(Task objective): Your answer should be one number, the count of lines in the entries holding the word "wrong".

═══

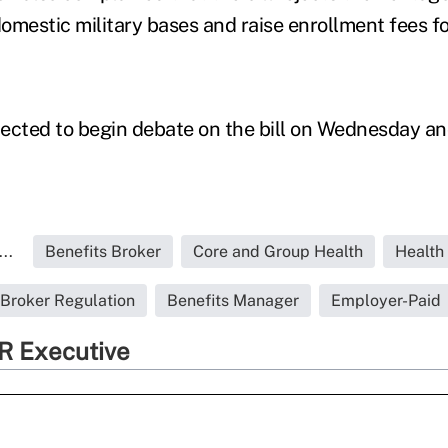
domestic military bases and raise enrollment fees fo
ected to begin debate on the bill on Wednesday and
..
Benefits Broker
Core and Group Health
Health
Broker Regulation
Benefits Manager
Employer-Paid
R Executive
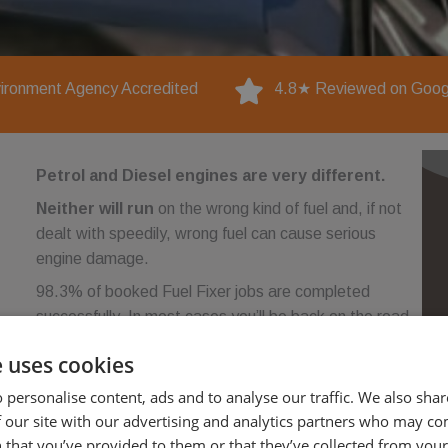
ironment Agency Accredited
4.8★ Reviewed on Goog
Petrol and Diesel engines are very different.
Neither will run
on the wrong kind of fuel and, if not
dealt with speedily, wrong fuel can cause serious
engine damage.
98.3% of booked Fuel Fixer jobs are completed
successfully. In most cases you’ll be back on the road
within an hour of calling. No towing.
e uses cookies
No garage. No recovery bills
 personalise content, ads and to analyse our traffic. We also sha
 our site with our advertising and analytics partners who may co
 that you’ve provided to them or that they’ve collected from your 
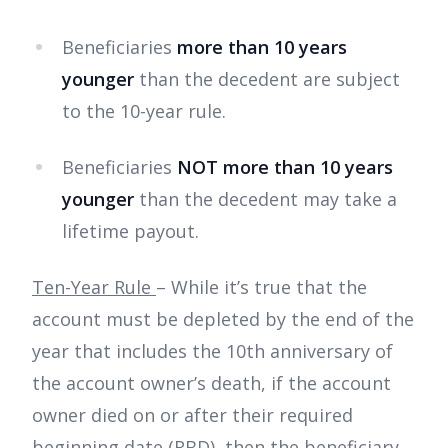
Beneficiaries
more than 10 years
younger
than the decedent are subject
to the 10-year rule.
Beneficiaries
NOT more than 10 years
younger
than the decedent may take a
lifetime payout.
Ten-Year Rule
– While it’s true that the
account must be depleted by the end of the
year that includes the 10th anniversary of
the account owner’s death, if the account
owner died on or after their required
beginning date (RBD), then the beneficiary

═══

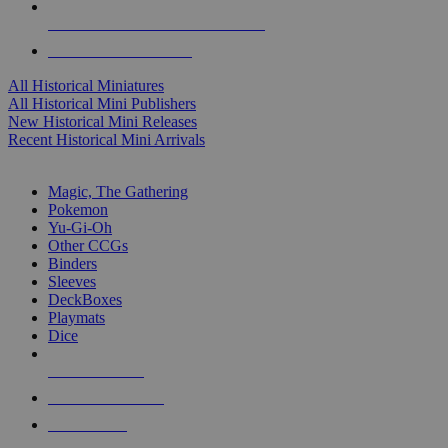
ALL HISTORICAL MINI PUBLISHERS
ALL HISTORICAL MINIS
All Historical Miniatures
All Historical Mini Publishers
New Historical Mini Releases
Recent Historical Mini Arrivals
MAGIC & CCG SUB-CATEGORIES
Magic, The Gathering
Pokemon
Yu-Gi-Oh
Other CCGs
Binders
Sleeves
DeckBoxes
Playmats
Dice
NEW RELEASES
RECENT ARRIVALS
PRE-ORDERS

═══

(Answer for the task): 2